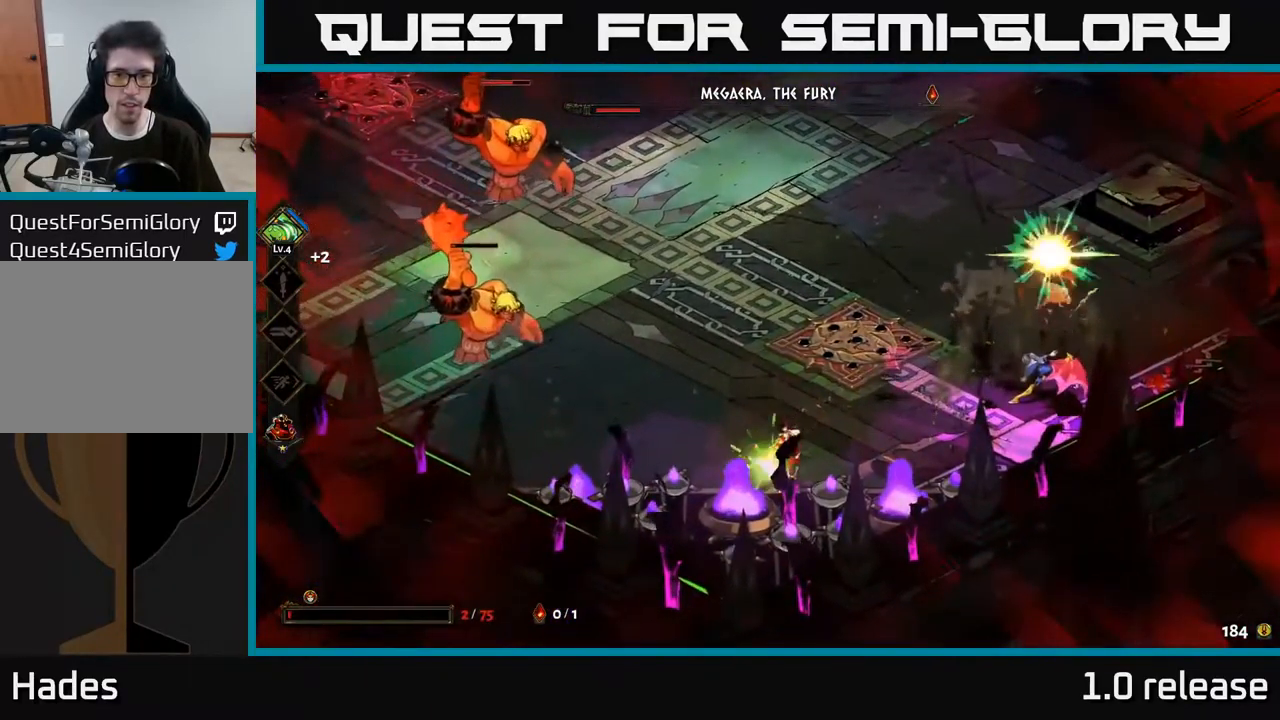
{"buttons": ["A"], "left_stick": "up-left", "right_stick": "center", "events": [[434, "left_stick", "up-left"], [450, "A", "down"]]}
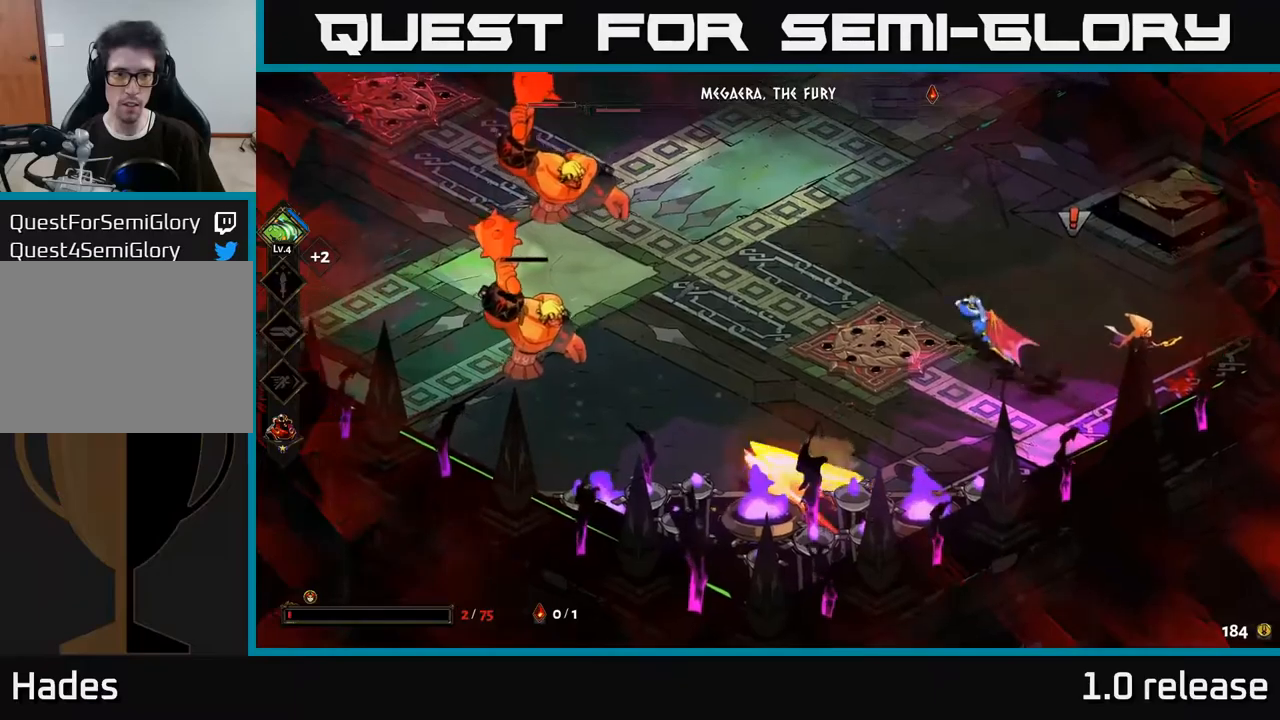
{"buttons": ["A"], "left_stick": "up", "right_stick": "center", "events": [[17, "X", "down"], [84, "X", "up"], [117, "A", "up"], [117, "left_stick", "left"], [150, "A", "down"], [184, "X", "down"], [284, "X", "up"], [300, "A", "up"], [334, "left_stick", "up"], [384, "A", "down"], [384, "X", "down"], [467, "X", "up"]]}
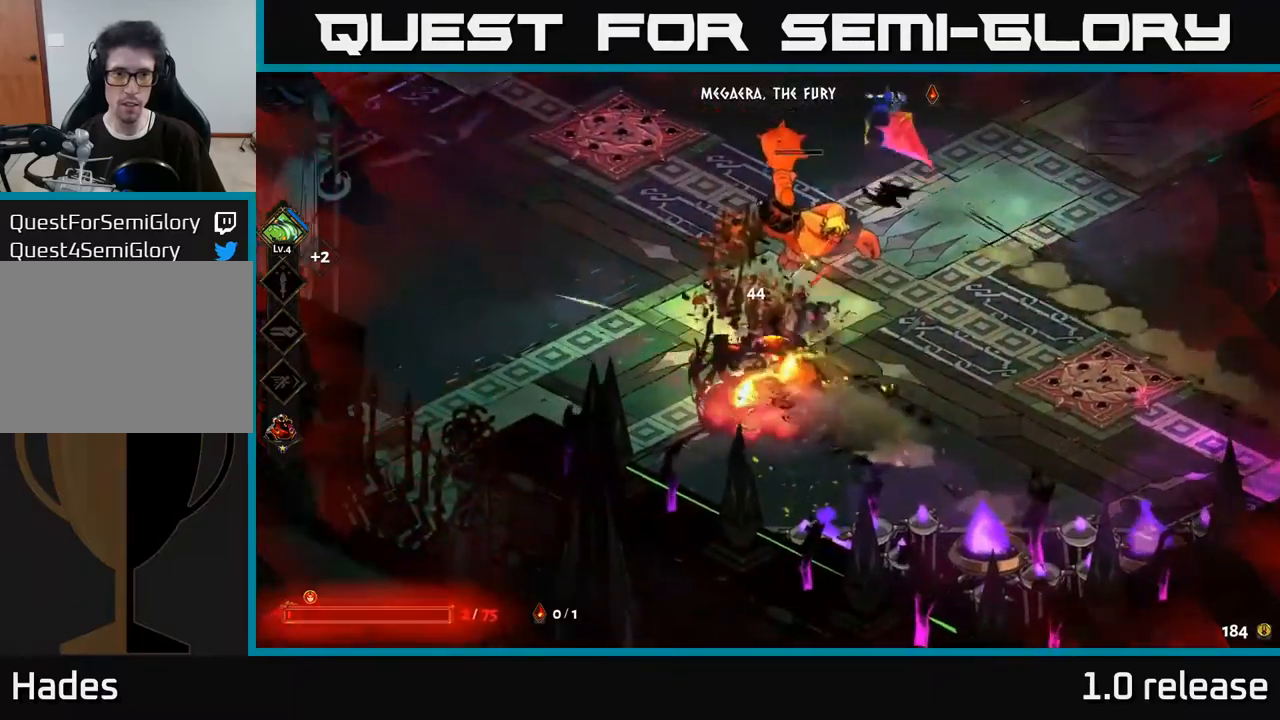
{"buttons": ["Y"], "left_stick": "up-right", "right_stick": "center", "events": [[50, "A", "up"], [50, "X", "down"], [117, "left_stick", "up-right"], [134, "X", "up"], [217, "A", "down"], [234, "X", "down"], [334, "X", "up"], [384, "A", "up"], [484, "Y", "down"]]}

****************

## Directions
An exact repetition of the listing is needed, with the pictures dropped.

## Result of the exercise
{"buttons": ["A"], "left_stick": "up-left", "right_stick": "center", "events": [[434, "left_stick", "up-left"], [450, "A", "down"]]}
{"buttons": ["A"], "left_stick": "up", "right_stick": "center", "events": [[17, "X", "down"], [84, "X", "up"], [117, "A", "up"], [117, "left_stick", "left"], [150, "A", "down"], [184, "X", "down"], [284, "X", "up"], [300, "A", "up"], [334, "left_stick", "up"], [384, "A", "down"], [384, "X", "down"], [467, "X", "up"]]}
{"buttons": ["Y"], "left_stick": "up-right", "right_stick": "center", "events": [[50, "A", "up"], [50, "X", "down"], [117, "left_stick", "up-right"], [134, "X", "up"], [217, "A", "down"], [234, "X", "down"], [334, "X", "up"], [384, "A", "up"], [484, "Y", "down"]]}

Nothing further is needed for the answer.